In this blog, we will learn the basics of Akka Cluster Sharding which will include what Sharding and Cluster Sharding is and their basic components. So, let’s get started.
What is Sharding?
The term Sharding means Partitioning. Sharding basically helps the system to keep data in different resources like memory after dividing it into different parts. Here in this section, I will explain Sharding in the Database and Sharding in Akka.
Sharding in Database.
In DBMS sharding is nothing but just partitioning large amounts of data into smaller ones, these smaller data after partitioning are called Shards. Sharding in Akka comes into the picture because even after sharding the large data in the database may lead to a bottleneck. A bottleneck results when there is not enough data handling capacity to accommodate the current volume of traffic.
Sharding in Akka.
In Akka, sharding means distributing the data across multiple nodes in the cluster.
What is Cluster Sharding?
We use the concept of cluster sharding when we need to distribute actors across several nodes and interact with them using their logical identifiers.
In the concept of Akka Actors, we need cluster sharding when we have many stateful actors that together use more resources ( memories).
Here each actor runs only at one place, and a message can be sent to the actors without requesting the sender to know the location of the destination actor. The location of the destination actor can change over time.
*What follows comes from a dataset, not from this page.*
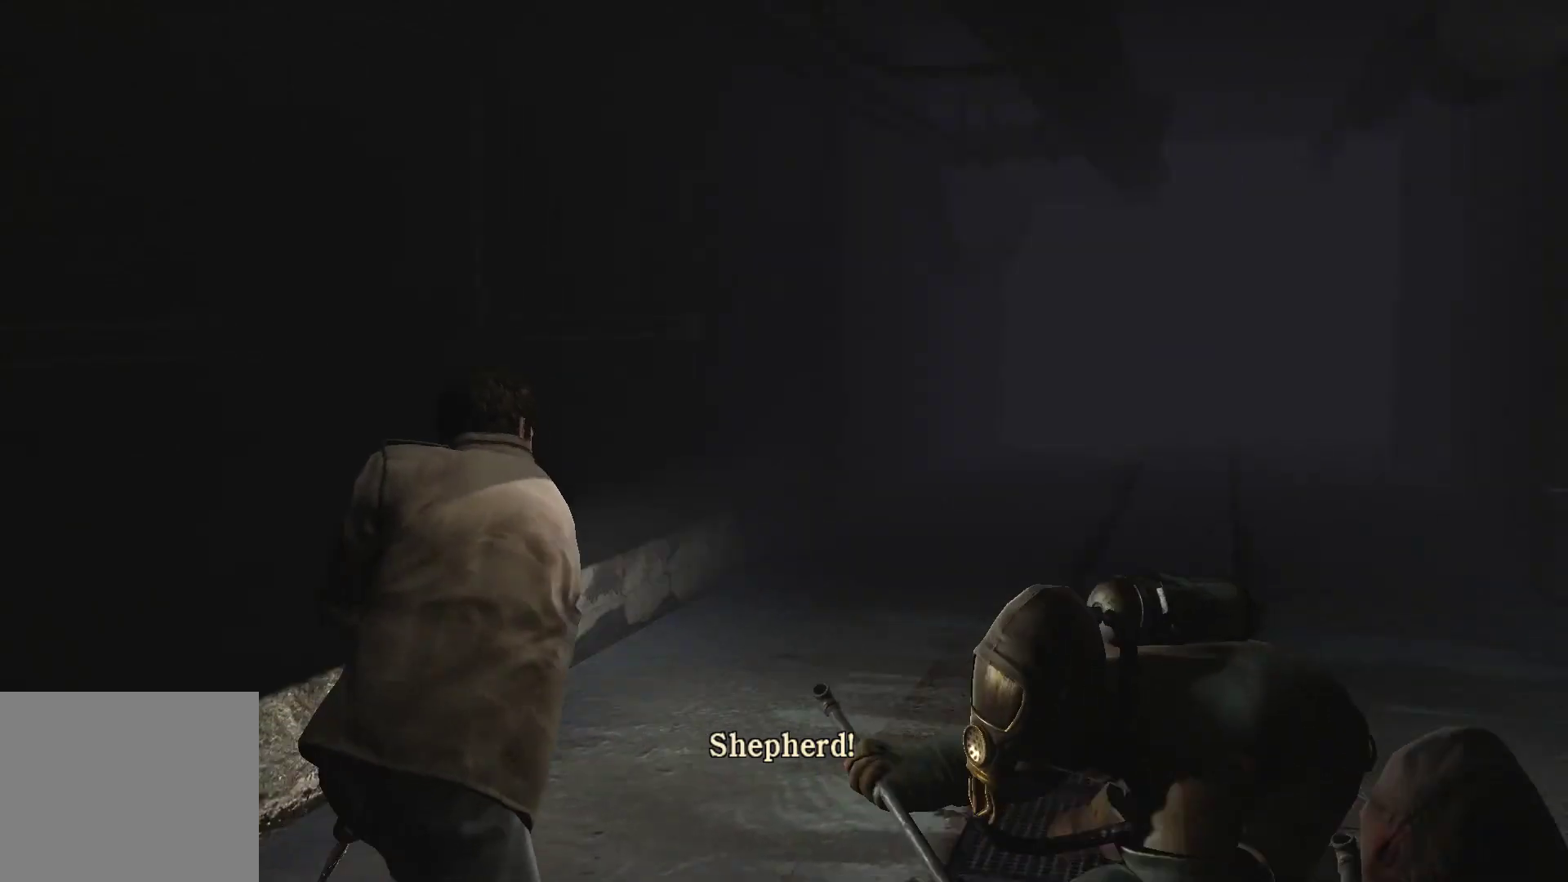
{"buttons": ["CROSS", "L2"], "left_stick": "center", "right_stick": "center", "events": [[17, "CROSS", "up"], [67, "CROSS", "down"], [150, "CROSS", "up"], [217, "CROSS", "down"], [300, "CROSS", "up"], [367, "CROSS", "down"], [433, "CROSS", "up"], [483, "CROSS", "down"]]}
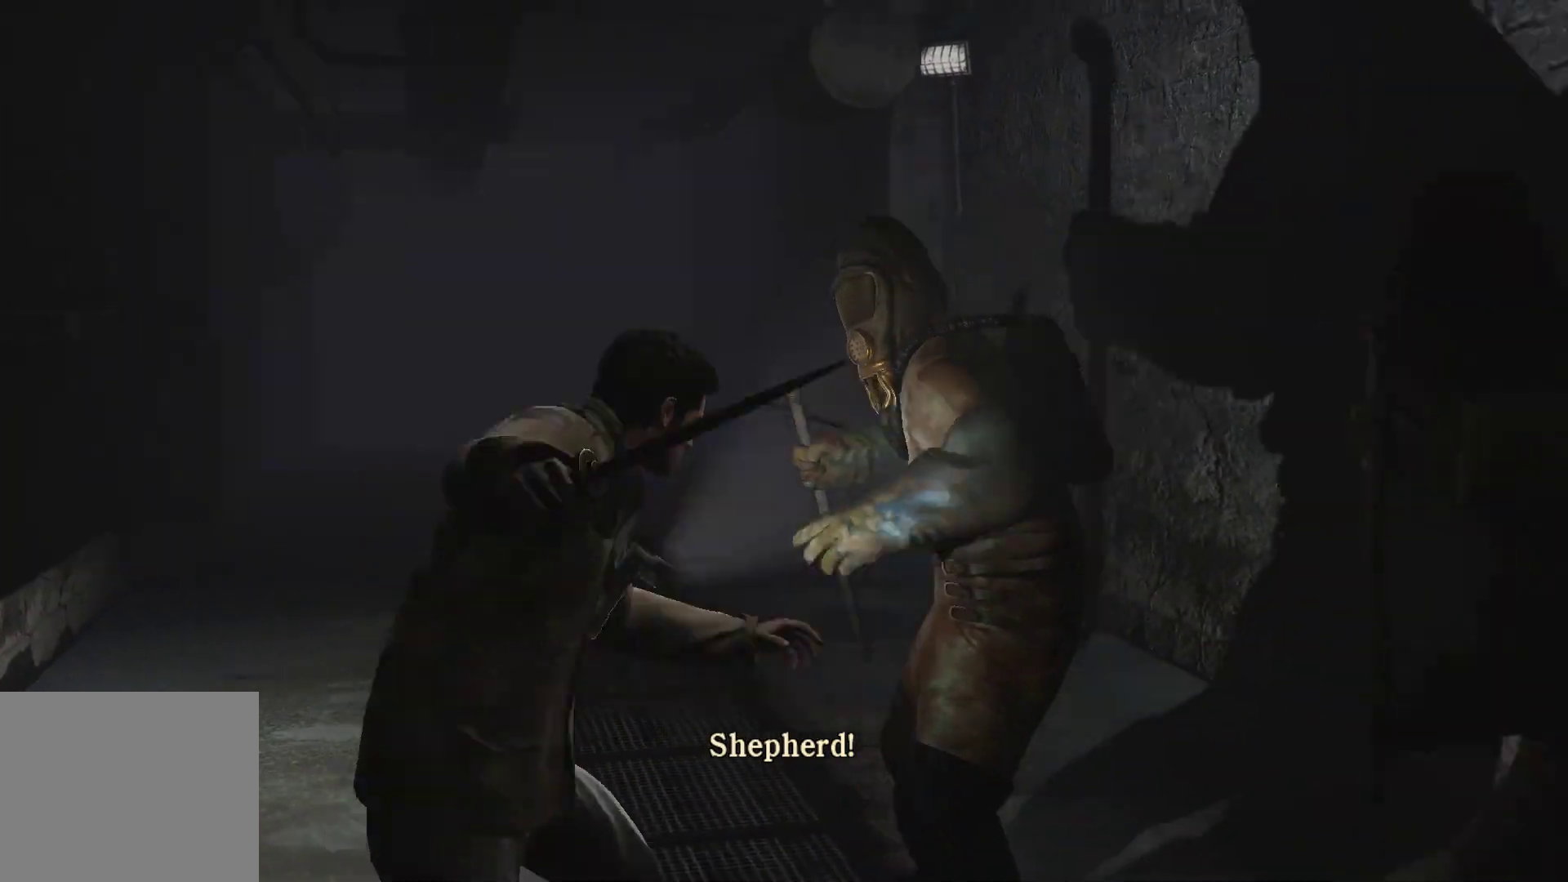
{"buttons": ["L2"], "left_stick": "center", "right_stick": "center", "events": [[50, "CROSS", "up"], [100, "CROSS", "down"], [167, "CROSS", "up"], [300, "SQUARE", "down"], [383, "SQUARE", "up"], [433, "SQUARE", "down"], [500, "SQUARE", "up"]]}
Some Important components of Akka Cluster Sharding –
- Shard Region
- Shard Coordinator
- Shard Rebalancing
Let’s discuss each component in detail.
What are Entities?
In Akka Cluster Sharding, actors with an identifier are called Entities. An entity has a unique identifier which is called an EntityID. For example, if you have 50 actors created for a specific task then it will be treated as 50 actors with each having a unique EntityID. At any time only one entity per entityID runs in the cluster. Messages are addressed to the entityID and processed by the entity.
What are Shards?
Shards refer to the parts obtained on the partitioning of data. Similar to entity shards also have a shardID. Shards are responsible for managing the number of entities and also for creating entity actors when required. The ShardID is unique but many entities can share the same shardID. Managing entity to shardID is important because improper mapping may create a hotspot within the application which can cause performance issues.
What is Shard Region?
The Shard region is nothing but a group of shards. Shards get distributed into different regions. Thus, each shard region contains a number of shards.
The shard coordinator basically manages all the shards. It is responsible for managing all the cluster nodes and their status. It also decides which shard will be present in which region and the node on which it stays. If the shard coordinator gets down, it will restart another node and will replace its current node.
Rebalancing comes into the picture when the size of the cluster changes due to various reasons like deployment, scaling of the service, or maybe in case of failure. If a shard has too many entities, it can be migrated to other nodes. During the handover, messages for a shard are buffered into the shard region until the shard is recovered on some other node.
So, this is all about the basics of Shards and the Sharding process. This can prove to be really helpful when you need to distribute actors across several nodes in the cluster. In upcoming blogs, we will see its implementation. Happy Learning!